3) Be cognizant of nutrition
I’m not going to straight up prescribe a certain number of meals or carbohydrates which you need to fit into your conference day. The exact number will depend on your individual health, metabolism, how much you’re doing, and your normal diet. I will say that you should at least be cognizant of your nutritional needs, especially if you are being more active than usual.

4) Download all the apps
Most major conferences use some kind of mobile schedule platform, in addition to hard copy schedules. This can help you sort through sessions and panels, and often will let you set reminders and get directions. If the host location has an app, go ahead and download that as well. In fact, go ahead and download the app for the local tourism authority.

Go ahead and grant them full permission for notifications, and location data if you’re comfortable. This way, not only will you have the most up to date information about your conference, but also about anything else happening in the area that might be of interest.

5) Have an Objective
For attendees, conferences exist in this strange space somewhere between leisure and business. There’s lots of fun to be had in traveling, staying in a hotel, meeting new people, and possibly exploring a new city. And conference activities themselves often have something of a celebratory air to them. Even for work-oriented conferences, sponsors want to encourage attendees to take away a hopeful, upbeat attitude about their product and the future in general.

At the same time, conferences with sessions and panels tend to hone in on trying to educate and edify attendees. Modern conferences are by their very nature, a hub for in-person networking, both professionally and personally. And sponsors are often quite keen to ensure that they fit in their sales pitch. So conferences are often as much work as they are play.

Having an objective set beforehand does two things. First of all, it clarifies the overall goal of attending, reinforcing the mindset that you want to keep. Second, it helps mitigate the effect of decision fatigue, that is, the gradual degradation of decision-making capacity from having to make too many decisions during a short time. Knowing that you’re here for business rather than leisure will make it easier to make snap judgments about, say, where to eat, which sessions to attend, and how late to stay out.

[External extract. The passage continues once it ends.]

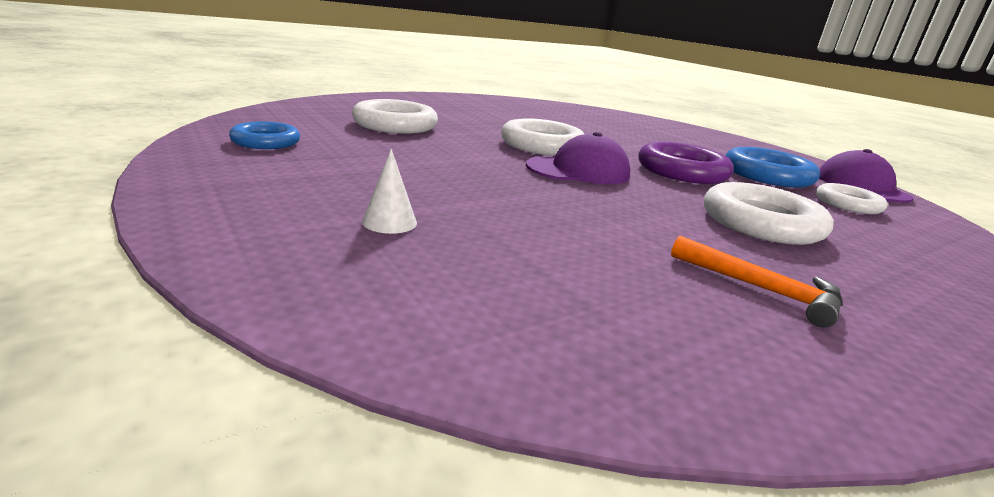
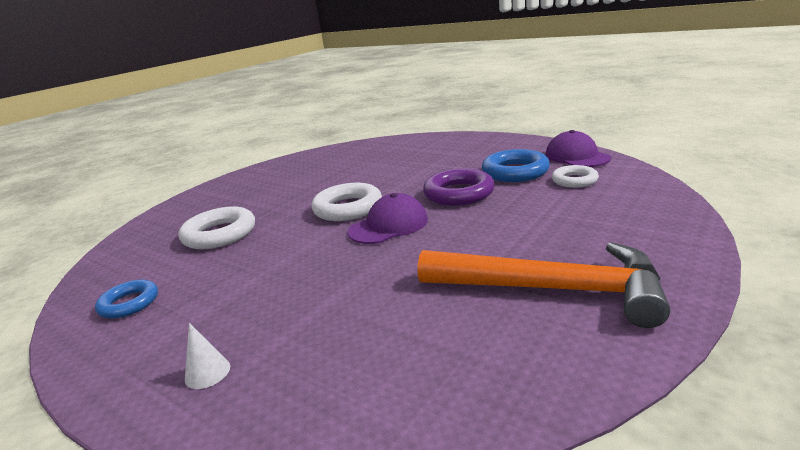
camera: 15 degrees left, 0 degrees up
(389, 222) = (290, 344): white cone -> white cone (207, 372)
(761, 223) = (530, 226): white ring -> none
(762, 289) = (552, 289): orange hammer -> orange hammer, size x2.16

Objectives don’t have to be quite as targeted as goals, which generally have to be both specific and measurable. Objectives can be more idealistic, like saying that you intend to have fun, or make friends, or hone your communication skills. Objectives aren’t for nitty gritty planning, but to orient your general mindset and streamline the dozens of minute decisions that you will inevitably encounter. Having an overarching objective means that you don’t have to spend nearly as much time debating the relative merits of whether to go with the generic chain burger restaurant, or the seedy but well-recommended local restaurant. If your objective is to make career progress, stick with the former. If your objective is to have an interesting travel experience, go with the latter.